Max advises Ben to leave Bellwood so that Eon will not find him, but Ben refuses, and they come to a deal where Ben will be monitored daily by the Plumbers. When Ben goes to the school gym to be alone, Eon ambushes him, and tries to use the Omnitrix, claiming to show Ben his future. However, Ben breaks free, transforms into Diamondhead and fights him off. Later that night, Ben decides to lure Eon into a trap by purposefully leaving himself open, but this backfires and he is captured along with Gwen and Max.

At the Plumber facility storing the Hands of Armageddon, Eon explains that the Omnitrix only allows Ben to remain in his alien forms for ten minutes as a fail-safe, to prevent them from overwhelming his human self and personality with the form's own. He also reveals that he is an evil version of Ben from an alternate timeline, which Max wanted to hide from Ben. Eon deactivates the fail safe, and turns Ben into a mindless, disembodied, amnesiac Chronian under his control, as the Hands must be powered by a young Chronian. Meanwhile, the imprisoned Plumbers, along with Gwen and Max, free themselves, and mount a rescue. While Max tries to sacrifice himself to disable the Hands, Gwen reaches out to Ben in his Chronian form. Ben turns back to normal, and with the help of the other Plumbers, manages to save Max and disable the time rift, sending Eon's race back to their dimension.

The older Eon reappears, angered at Ben's victory.
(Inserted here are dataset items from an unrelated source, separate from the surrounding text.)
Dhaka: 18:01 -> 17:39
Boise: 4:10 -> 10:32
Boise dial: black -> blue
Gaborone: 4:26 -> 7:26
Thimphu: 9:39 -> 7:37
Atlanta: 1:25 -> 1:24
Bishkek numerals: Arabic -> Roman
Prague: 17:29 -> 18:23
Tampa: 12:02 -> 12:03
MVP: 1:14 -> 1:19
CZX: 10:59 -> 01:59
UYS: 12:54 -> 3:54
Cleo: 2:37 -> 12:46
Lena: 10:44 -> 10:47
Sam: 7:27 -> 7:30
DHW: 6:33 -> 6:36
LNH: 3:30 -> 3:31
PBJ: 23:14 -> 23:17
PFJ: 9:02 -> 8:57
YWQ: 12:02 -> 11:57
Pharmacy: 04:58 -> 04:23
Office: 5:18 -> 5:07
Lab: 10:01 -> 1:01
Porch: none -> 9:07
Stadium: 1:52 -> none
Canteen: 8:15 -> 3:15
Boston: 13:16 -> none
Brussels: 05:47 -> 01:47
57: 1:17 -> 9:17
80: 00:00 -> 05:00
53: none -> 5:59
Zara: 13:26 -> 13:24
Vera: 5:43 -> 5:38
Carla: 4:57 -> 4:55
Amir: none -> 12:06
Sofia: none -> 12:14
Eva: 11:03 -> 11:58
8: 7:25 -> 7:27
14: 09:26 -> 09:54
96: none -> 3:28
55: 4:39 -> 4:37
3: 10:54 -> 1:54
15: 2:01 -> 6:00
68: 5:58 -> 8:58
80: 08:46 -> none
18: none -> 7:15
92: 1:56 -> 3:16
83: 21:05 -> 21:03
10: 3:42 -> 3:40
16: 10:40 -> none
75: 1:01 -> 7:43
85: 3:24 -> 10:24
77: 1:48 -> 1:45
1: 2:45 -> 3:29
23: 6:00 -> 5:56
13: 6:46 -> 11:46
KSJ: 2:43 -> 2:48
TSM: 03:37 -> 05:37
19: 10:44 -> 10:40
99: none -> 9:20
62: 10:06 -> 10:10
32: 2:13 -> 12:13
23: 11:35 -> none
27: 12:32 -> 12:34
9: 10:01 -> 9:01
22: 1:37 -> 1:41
Ben transforms into Wildmutt and fights him off, knocking him into the Hands of Armageddon, destroying both the Hands and Eon. Gwen takes Wildmutt to a talent show that the school is having, where they perform a magic trick and win second place. After the show, Grandpa Max recommends that it is time to give the Omnitrix a rest for a while and he, Ben and Gwen go for pizza. Ben admits that he will miss it. Suddenly, in space, an alien armada assembles, hinting that Max and Ben's longtime arch-enemy Vilgax has returned.

==Cast==
- Graham Phillips as Ben Tennyson
- Christien Anholt as Eon/Ben Eon
- Haley Ramm as Gwen Tennyson
- Robert Picardo as Principal White
- Lee Majors as Max Tennyson
- Beth Littleford as Sandra Tennyson
- Don McManus as Carl Tennyson
- Sab Shimono as Old Man Hubbard
- Aloma Wright as Mrs. Dalton
- Tyler Patrick Jones as Cash Murray
- Tyler Foden as J.T.
- Paige Hurd as Stephanie
- Bianca Ruiz Brocki as Candace
- David Franklin as Heatblast (voice)
- Carlos Alazraqui as Grey Matter (voice)
- Daran Norris as Diamondhead (voice)
- Dee Bradley Baker as Wildmutt (voice)
- Jeff Jensen as Mr. Hawkins the Postman
- Michael Runyard as Fire Chief Whittington
- Alex Winter as Constantine Jacobs

==Production==
Ben 10: Race Against Time featured CGI effects and characters, including four of the aliens from the TV series: Diamondhead, Grey Matter, Heatblast and Wildmutt. Winter stated at the 2007 upfront presentation that he wanted Ben 10: Race Against Time "to look like X-Men," an epic adventure that is "more cinematic than cartoony" and appeal to all ages. Winter also promised the film will feature "no Jar Jar." In a behind-the-scenes video played on Cartoon Network's video service, Winter describes the film as "everything you've ever seen in Ben 10 come to life." It was filmed using Panavision Remote Systems.

==Reception==
The film received generally positive reviews from critics. Brian Lowry of Variety called the film "breezy, brisk, and surprisingly fun", and complimented the film's "clever casting". Emily Ashby of Common Sense Media awarded the film 3 out of 5 stars, whilst David Cornelius of DVD Talk called the film "thrilling" and "energetic".

==Sequel==

A sequel, titled Ben 10: Alien Swarm premiered on Cartoon Network on November 25, 2009, taking place during Ben 10: Alien Force.